→ EXERCISE PROMPT
Reproduce all of the data below word for word.
···
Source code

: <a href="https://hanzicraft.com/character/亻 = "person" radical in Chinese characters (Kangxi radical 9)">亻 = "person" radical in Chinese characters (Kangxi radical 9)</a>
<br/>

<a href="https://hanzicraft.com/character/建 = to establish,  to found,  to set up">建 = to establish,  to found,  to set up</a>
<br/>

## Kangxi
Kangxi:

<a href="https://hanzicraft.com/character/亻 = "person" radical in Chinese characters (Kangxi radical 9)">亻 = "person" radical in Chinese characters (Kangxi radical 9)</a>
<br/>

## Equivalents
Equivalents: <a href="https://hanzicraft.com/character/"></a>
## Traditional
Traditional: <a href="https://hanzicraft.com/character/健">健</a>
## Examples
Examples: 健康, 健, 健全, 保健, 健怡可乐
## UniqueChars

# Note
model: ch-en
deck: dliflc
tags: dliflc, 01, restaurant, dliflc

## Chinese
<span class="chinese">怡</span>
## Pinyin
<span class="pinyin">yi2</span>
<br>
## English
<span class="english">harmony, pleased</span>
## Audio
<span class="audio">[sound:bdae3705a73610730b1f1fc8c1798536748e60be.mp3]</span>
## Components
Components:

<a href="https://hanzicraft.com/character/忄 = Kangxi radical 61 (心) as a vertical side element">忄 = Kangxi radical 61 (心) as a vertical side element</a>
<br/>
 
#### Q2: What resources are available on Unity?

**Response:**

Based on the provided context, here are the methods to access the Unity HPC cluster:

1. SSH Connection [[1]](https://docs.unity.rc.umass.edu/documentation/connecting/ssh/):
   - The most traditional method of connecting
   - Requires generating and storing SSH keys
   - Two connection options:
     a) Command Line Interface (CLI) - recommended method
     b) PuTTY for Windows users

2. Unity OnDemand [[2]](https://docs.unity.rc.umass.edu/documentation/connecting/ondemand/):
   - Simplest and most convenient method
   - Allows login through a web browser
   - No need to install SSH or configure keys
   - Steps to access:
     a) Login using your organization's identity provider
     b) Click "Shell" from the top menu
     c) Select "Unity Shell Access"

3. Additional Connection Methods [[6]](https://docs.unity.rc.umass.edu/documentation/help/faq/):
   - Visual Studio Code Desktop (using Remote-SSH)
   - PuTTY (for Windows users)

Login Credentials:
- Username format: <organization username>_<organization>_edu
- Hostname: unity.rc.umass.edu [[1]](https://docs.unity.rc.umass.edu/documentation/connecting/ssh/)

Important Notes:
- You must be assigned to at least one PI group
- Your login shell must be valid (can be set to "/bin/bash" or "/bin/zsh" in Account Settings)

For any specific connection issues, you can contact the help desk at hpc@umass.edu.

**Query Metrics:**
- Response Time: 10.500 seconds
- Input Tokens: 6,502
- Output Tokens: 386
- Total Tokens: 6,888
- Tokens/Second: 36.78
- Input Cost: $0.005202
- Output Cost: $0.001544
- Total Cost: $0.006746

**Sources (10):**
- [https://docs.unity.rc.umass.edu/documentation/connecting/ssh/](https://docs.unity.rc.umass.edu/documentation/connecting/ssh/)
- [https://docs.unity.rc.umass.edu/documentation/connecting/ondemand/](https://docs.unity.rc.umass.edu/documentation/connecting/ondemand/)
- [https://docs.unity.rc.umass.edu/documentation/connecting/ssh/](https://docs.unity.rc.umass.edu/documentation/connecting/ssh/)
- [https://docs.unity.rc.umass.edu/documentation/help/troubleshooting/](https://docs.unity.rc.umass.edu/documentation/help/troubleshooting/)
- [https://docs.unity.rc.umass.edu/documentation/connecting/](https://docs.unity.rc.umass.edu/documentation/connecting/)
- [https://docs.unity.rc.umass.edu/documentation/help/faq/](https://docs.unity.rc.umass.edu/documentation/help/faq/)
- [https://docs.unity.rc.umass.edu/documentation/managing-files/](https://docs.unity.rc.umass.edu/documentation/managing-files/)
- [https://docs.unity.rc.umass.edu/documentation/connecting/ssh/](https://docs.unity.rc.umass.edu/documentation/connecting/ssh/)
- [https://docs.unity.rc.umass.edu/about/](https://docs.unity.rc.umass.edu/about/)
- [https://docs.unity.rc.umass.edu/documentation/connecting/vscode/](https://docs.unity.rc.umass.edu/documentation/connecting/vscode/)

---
···
→ RESPONSE BELOW
Source code

: <a href="https://hanzicraft.com/character/亻 = "person" radical in Chinese characters (Kangxi radical 9)">亻 = "person" radical in Chinese characters (Kangxi radical 9)</a>
<br/>

<a href="https://hanzicraft.com/character/建 = to establish,  to found,  to set up">建 = to establish,  to found,  to set up</a>
<br/>

## Kangxi
Kangxi:

<a href="https://hanzicraft.com/character/亻 = "person" radical in Chinese characters (Kangxi radical 9)">亻 = "person" radical in Chinese characters (Kangxi radical 9)</a>
<br/>

## Equivalents
Equivalents: <a href="https://hanzicraft.com/character/"></a>
## Traditional
Traditional: <a href="https://hanzicraft.com/character/健">健</a>
## Examples
Examples: 健康, 健, 健全, 保健, 健怡可乐
## UniqueChars

# Note
model: ch-en
deck: dliflc
tags: dliflc, 01, restaurant, dliflc

## Chinese
<span class="chinese">怡</span>
## Pinyin
<span class="pinyin">yi2</span>
<br>
## English
<span class="english">harmony, pleased</span>
## Audio
<span class="audio">[sound:bdae3705a73610730b1f1fc8c1798536748e60be.mp3]</span>
## Components
Components:

<a href="https://hanzicraft.com/character/忄 = Kangxi radical 61 (心) as a vertical side element">忄 = Kangxi radical 61 (心) as a vertical side element</a>
<br/>
 
#### Q2: What resources are available on Unity?

**Response:**

Based on the provided context, here are the methods to access the Unity HPC cluster:

1. SSH Connection [[1]](https://docs.unity.rc.umass.edu/documentation/connecting/ssh/):
   - The most traditional method of connecting
   - Requires generating and storing SSH keys
   - Two connection options:
     a) Command Line Interface (CLI) - recommended method
     b) PuTTY for Windows users

2. Unity OnDemand [[2]](https://docs.unity.rc.umass.edu/documentation/connecting/ondemand/):
   - Simplest and most convenient method
   - Allows login through a web browser
   - No need to install SSH or configure keys
   - Steps to access:
     a) Login using your organization's identity provider
     b) Click "Shell" from the top menu
     c) Select "Unity Shell Access"

3. Additional Connection Methods [[6]](https://docs.unity.rc.umass.edu/documentation/help/faq/):
   - Visual Studio Code Desktop (using Remote-SSH)
   - PuTTY (for Windows users)

Login Credentials:
- Username format: <organization username>_<organization>_edu
- Hostname: unity.rc.umass.edu [[1]](https://docs.unity.rc.umass.edu/documentation/connecting/ssh/)

Important Notes:
- You must be assigned to at least one PI group
- Your login shell must be valid (can be set to "/bin/bash" or "/bin/zsh" in Account Settings)

For any specific connection issues, you can contact the help desk at hpc@umass.edu.

**Query Metrics:**
- Response Time: 10.500 seconds
- Input Tokens: 6,502
- Output Tokens: 386
- Total Tokens: 6,888
- Tokens/Second: 36.78
- Input Cost: $0.005202
- Output Cost: $0.001544
- Total Cost: $0.006746

**Sources (10):**
- [https://docs.unity.rc.umass.edu/documentation/connecting/ssh/](https://docs.unity.rc.umass.edu/documentation/connecting/ssh/)
- [https://docs.unity.rc.umass.edu/documentation/connecting/ondemand/](https://docs.unity.rc.umass.edu/documentation/connecting/ondemand/)
- [https://docs.unity.rc.umass.edu/documentation/connecting/ssh/](https://docs.unity.rc.umass.edu/documentation/connecting/ssh/)
- [https://docs.unity.rc.umass.edu/documentation/help/troubleshooting/](https://docs.unity.rc.umass.edu/documentation/help/troubleshooting/)
- [https://docs.unity.rc.umass.edu/documentation/connecting/](https://docs.unity.rc.umass.edu/documentation/connecting/)
- [https://docs.unity.rc.umass.edu/documentation/help/faq/](https://docs.unity.rc.umass.edu/documentation/help/faq/)
- [https://docs.unity.rc.umass.edu/documentation/managing-files/](https://docs.unity.rc.umass.edu/documentation/managing-files/)
- [https://docs.unity.rc.umass.edu/documentation/connecting/ssh/](https://docs.unity.rc.umass.edu/documentation/connecting/ssh/)
- [https://docs.unity.rc.umass.edu/about/](https://docs.unity.rc.umass.edu/about/)
- [https://docs.unity.rc.umass.edu/documentation/connecting/vscode/](https://docs.unity.rc.umass.edu/documentation/connecting/vscode/)

---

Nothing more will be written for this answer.